Building Trust Is Required with Crowdfunding
When approaching an angel investor, it may be a little easier to gain investment because you might know them. With crowdfunding, you are relying on many people you don’t know to fund your business idea. It can be a challenge to build trust with investors, especially when crowdfunding campaigns do not always fulfill their promises to campaign backers.
While building trust can be difficult, there are steps you can take to put yourself in the best possible position:
- Be transparent: Communication is very important in conveying your message and intentions for investment as well as updating investors throughout the campaign. This may include updated videos of what the company is working on, social media posts, and contacting individual investors.
- Show tangible evidence: For products, having a prototype is key for investors to not only understand how the company works but show that there is a physical product that will be available. For services, evidence of impact can also be shared.
- Social media and website: The more legitimate your business appears, the greater trust you will build. Having a well-designed website with all necessary information and updated social media helps investors build confidence in your brand (Source: Two Feet Marketing).
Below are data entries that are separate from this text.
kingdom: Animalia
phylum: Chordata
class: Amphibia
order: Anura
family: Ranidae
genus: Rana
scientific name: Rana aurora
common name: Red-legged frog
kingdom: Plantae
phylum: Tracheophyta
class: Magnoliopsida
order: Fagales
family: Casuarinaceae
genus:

Determining Whether Angel Investing or Crowdfunding is Best
Given the information presented, you probably have a clear idea as to which financing option is right for your business idea. Both can be excellent choices depending on the direction you plan to take your business.
Here are the situations in which you would benefit from using an angel investor:
- Gaining mentorship and expertise from angel investors is an added benefit.
- Capital is guaranteed in exchange for equity as in crowdfunding; you may not keep it if the goal is not reached.
- Working with only a few investors is easier than being liable to fulfill commitments to many in crowdfunding.
Here are the situations when you would benefit from crowdfunding:
- You do not have to give up any equity in crowdfunding.
- Promoting your product or service is part of a crowdfunding campaign and can help you to scale the investment as well as future customers.
- Crowdfunding can be used as a marketing tool to better understand market trends and future growth.
It is important to consider which type of funding source to use based on your specific business plan as well as the current situation you are in with resources and financially. You will want a situation that not only makes the most sense for your business now but more importantly, the future growth of your startup.